Why you should care
Young people are turning to a surprising primary care provider.
For Kalin Thomas, getting sick is inconvenient. Most urgent care or primary care offices are closed by the time she gets off work, and her morning commute time makes appointments before the workday untenable.
She worries about repercussions from her employer for taking time off, but even when she can find time for an appointment, getting one isn’t easy. After spending a week trying to find a doctor, Thomas was told she’d have to wait three months to be seen.
“At the time I felt the ER was my only after-hours option,” says the 26-year-old Phoenix native, who’s used the emergency room in the past for sprains, anxiety and strep throat, among other things. A recent study suggests that others are doing the same.
Roughly 1 in 4 Gen Zers and millennials reported that they view the emergency room as their primary care doctor.
That’s according to a survey of more than 1,000 people conducted in 2019 by Kelton Global, a global insights firm, for the digital health marketplace Zocdoc. Just 14 percent of Gen Xers said they view the ER as their primary care provider, while that proportion dipped to 3 percent among baby boomers over age 55. Nearly 70 percent of those surveyed said they didn’t know what the costs of an ER visit would entail, and 90 percent had insurance. “Historically, emergency rooms have been thought of for emergencies,” says Allison Morgan, a communications manager at Zocdoc.
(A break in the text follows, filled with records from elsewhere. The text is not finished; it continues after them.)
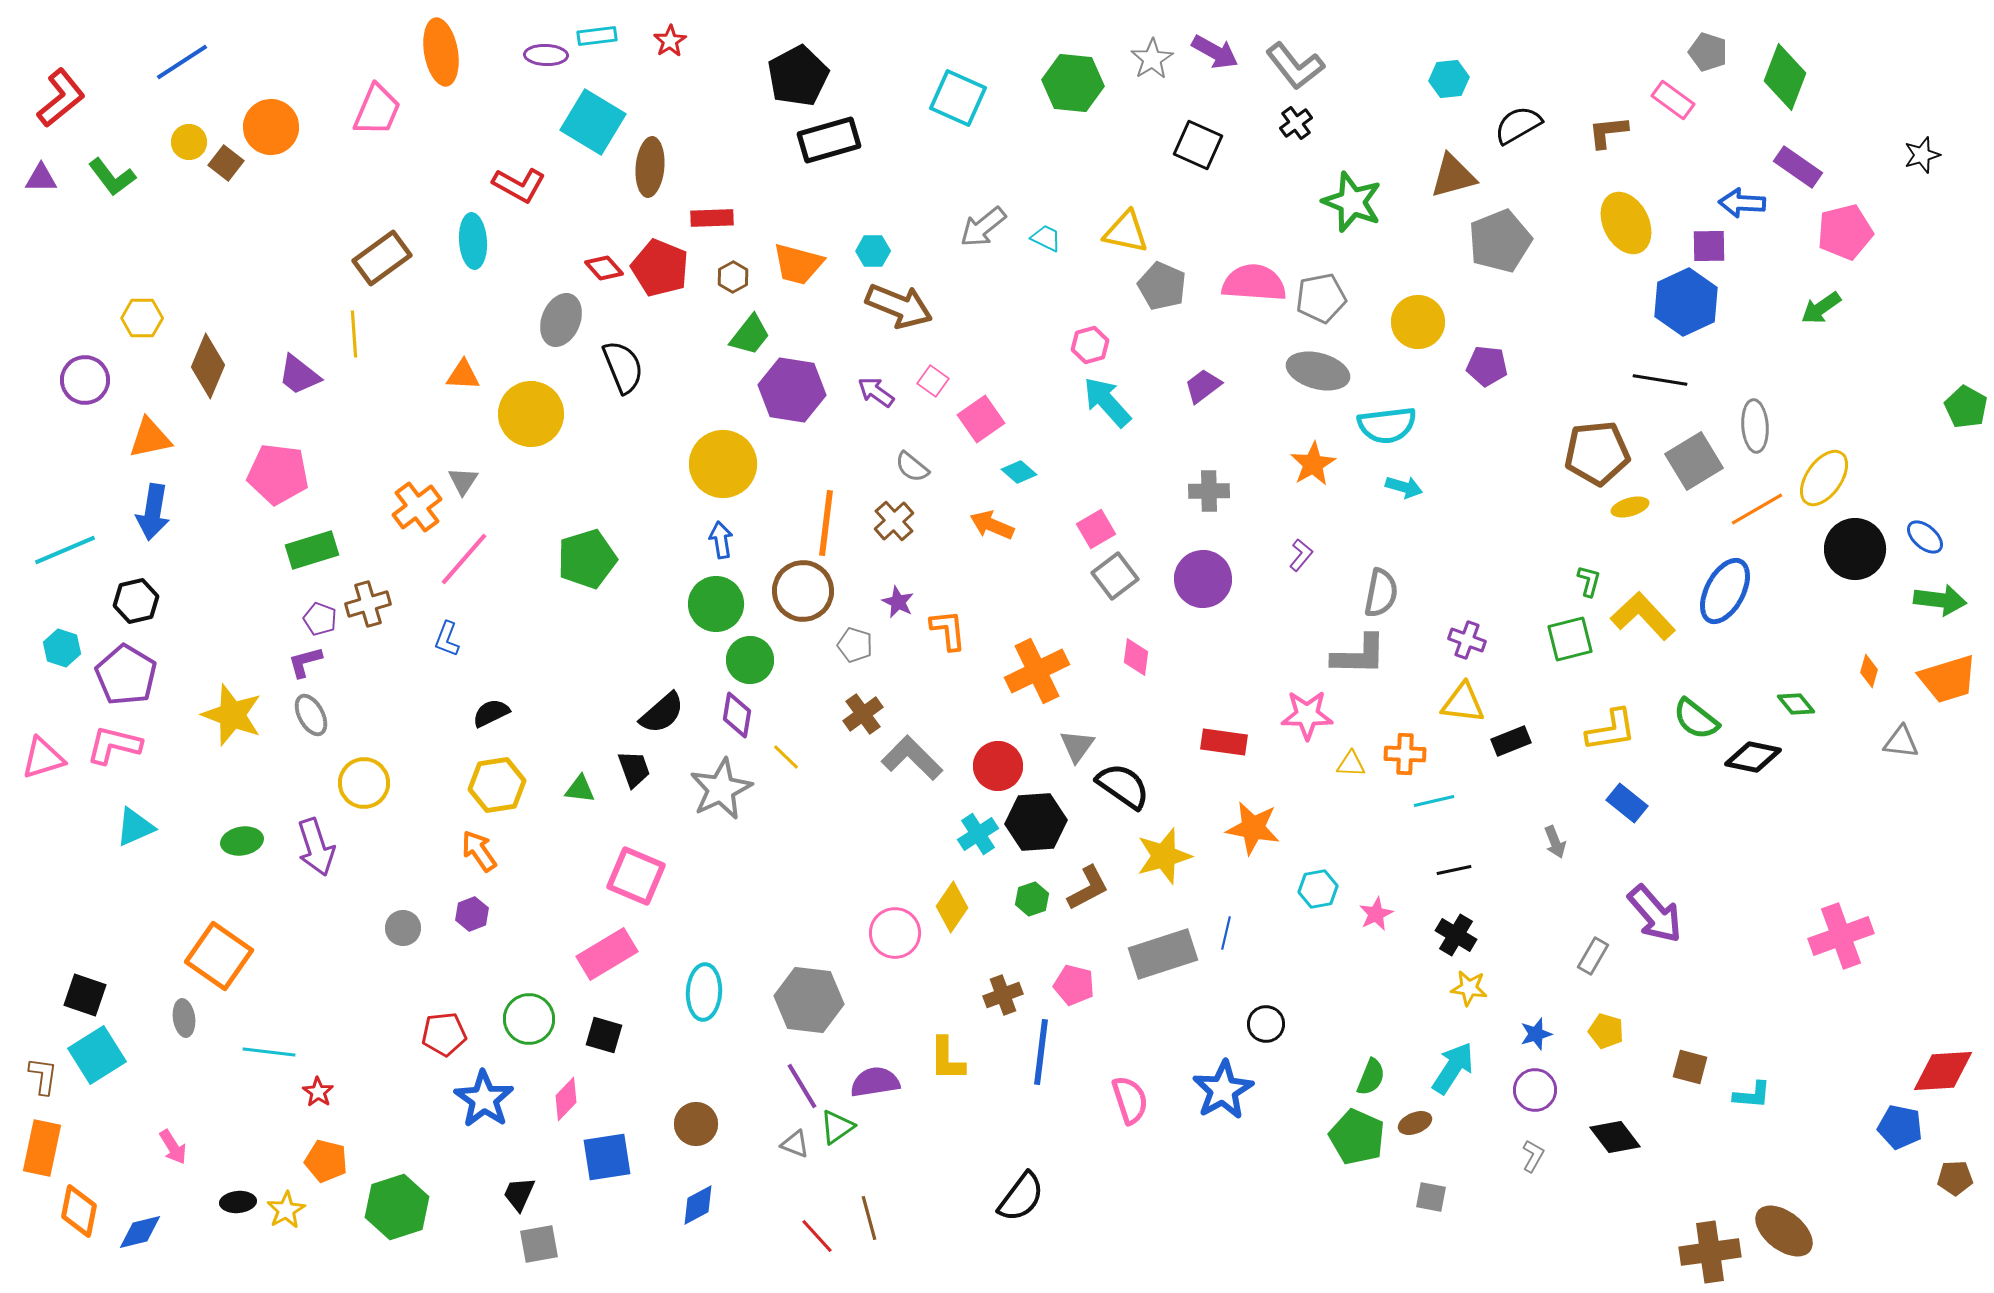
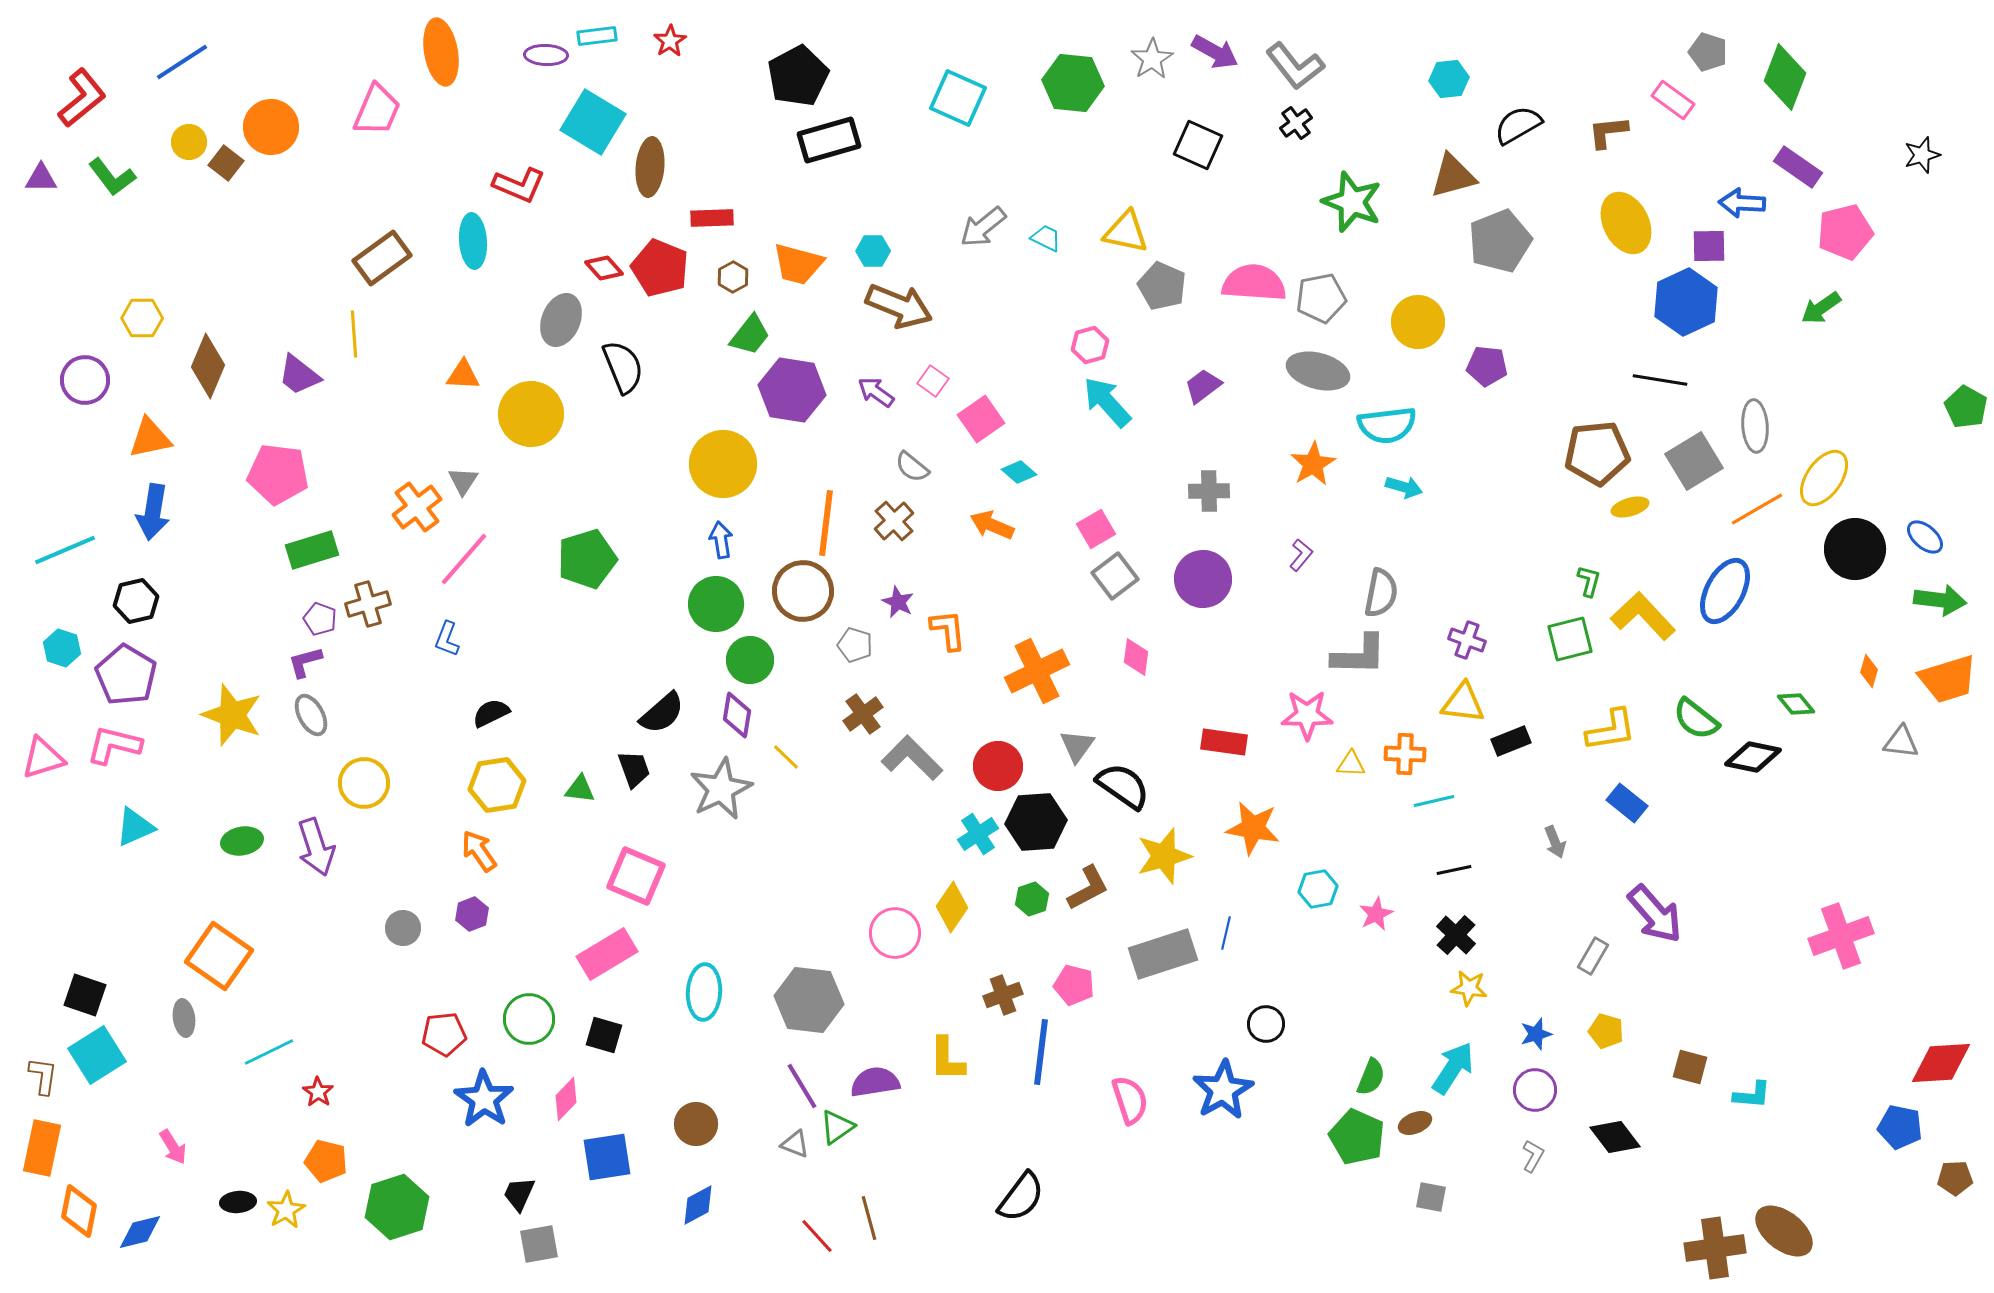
red L-shape at (61, 98): moved 21 px right
red L-shape at (519, 185): rotated 6 degrees counterclockwise
black cross at (1456, 935): rotated 12 degrees clockwise
cyan line at (269, 1052): rotated 33 degrees counterclockwise
red diamond at (1943, 1071): moved 2 px left, 8 px up
brown cross at (1710, 1252): moved 5 px right, 4 px up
But that’s changing as people are accustomed to getting other services on demand even as health care costs and wait times rise, Morgan says.
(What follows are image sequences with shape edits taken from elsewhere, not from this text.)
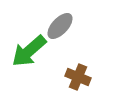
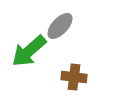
brown cross: moved 4 px left; rotated 15 degrees counterclockwise
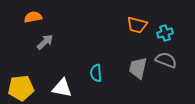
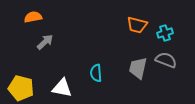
yellow pentagon: rotated 20 degrees clockwise
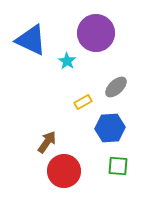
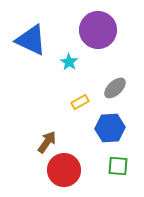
purple circle: moved 2 px right, 3 px up
cyan star: moved 2 px right, 1 px down
gray ellipse: moved 1 px left, 1 px down
yellow rectangle: moved 3 px left
red circle: moved 1 px up
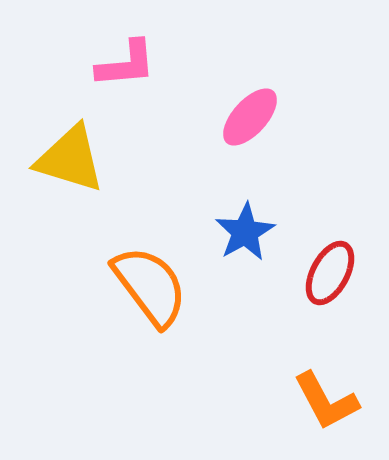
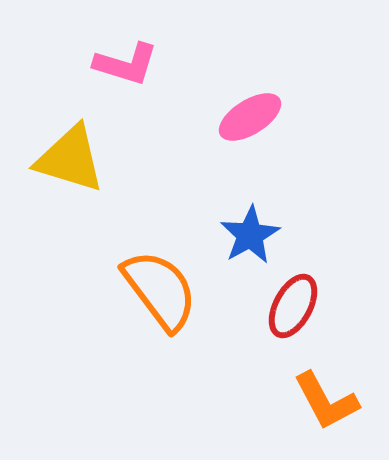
pink L-shape: rotated 22 degrees clockwise
pink ellipse: rotated 16 degrees clockwise
blue star: moved 5 px right, 3 px down
red ellipse: moved 37 px left, 33 px down
orange semicircle: moved 10 px right, 4 px down
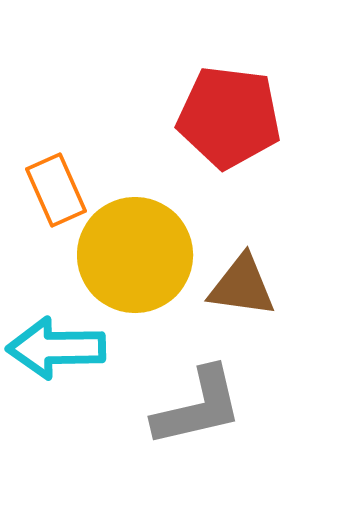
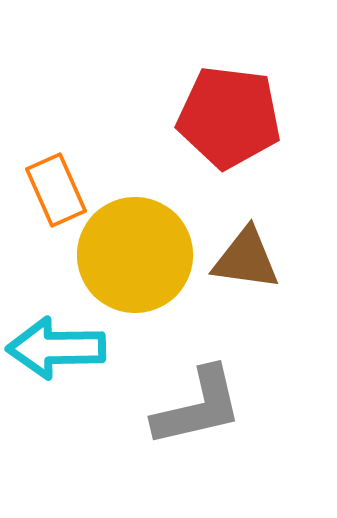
brown triangle: moved 4 px right, 27 px up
While primary care providers used to follow patients throughout their lives and across their health needs, medicine has become hyperspecialized, says Dr. Maria Raven, chief of emergency medicine at the University of California, San Francisco. Millennials also move more frequently than older generations — nearly half of those between age 25 and 34 lived in their home for less than two years in 2017 compared to 34 percent who did in 1960, according to research from Zillow, a real estate platform. Starting from scratch to find doctors in a new place can be overwhelming. Even after finding care, the system can be a game of hot potato: “If I have a broken bone, I’m not going to my primary care doctor to tell me that I have a broken bone to then send me to the radiologist to get an X-ray” before the bone is set, says Raven. “Millennials are into efficiency.”
That efficiency can be found, some believe, in the ER, where doctors “have the full diagnostic power of the hospital at their fingertips,” says Dr. Nima Afshar, a San Francisco Veterans Affairs emergency physician and UCSF associate professor. Emergency rooms provide social services, referrals and navigation all in one place, says Raven, who argues that leveraging that is a “very rational decision.” Additionally, the higher stakes and lack of patient history mean that ER physicians must consider all life-threatening diagnoses, so patients get more rigorous testing for acute issues compared to primary care, Afshar explains. Once people taste this convenience and comprehensiveness, many will keep returning as long as they don’t face higher copays. Although ER visits typically cost more than primary care, insured patients often find most of this expense is passed onto insurance companies — though it depends on their plan, Raven adds.
A shortage of primary care providers, who are not compensated as well as specialists, is exacerbating the problem. That shortage is only expected to grow, which means patients like Thomas can face months-long delays in securing appointments, and that doctors who do go into primary care have to juggle more patients to make ends meet.
Those using public insurance like Medicare and Medicaid have long faced stigma for allegedly overusing the ER, driving up health care costs for the public. But contrary to this conventional trope, research shows that the insured and uninsured use the ER at roughly the same rates, according to 2017 research by Health Affairs. Financially speaking, the patients who should avoid the ER whenever possible are the ones who make too much money to qualify for public insurance yet not enough to afford a solid private plan. Uninsured people could be responsible for paying the full cost of ER “superbills” — the maximum cost when an insurance contract isn’t negotiated with the hospital. This is especially risky because hospital procedure pricing schemes are “cloaked in secrecy,” Raven says.
Beyond the money, there are health consequences from elevated ER use. For one, this can lengthen wait times for people experiencing dire emergencies. Diminished “continuity of care” means doctors don’t have patients’ full medical history or context, says Raven, while increased ER visits force emergency doctors to do a job traditionally taken on by primary care doctors: gatekeeping to hospitals. Afshar expects the growth of subscription models like OneMedical (which requires a yearly premium, and comes with same- or next-day appointments) to intensify the primary care physician shortage — although those models only serve patients who can afford them.
As Thomas knows full well, it’s those in the middle who can get squeezed. But when they do, those ER doors will be — for better or for worse — open to them.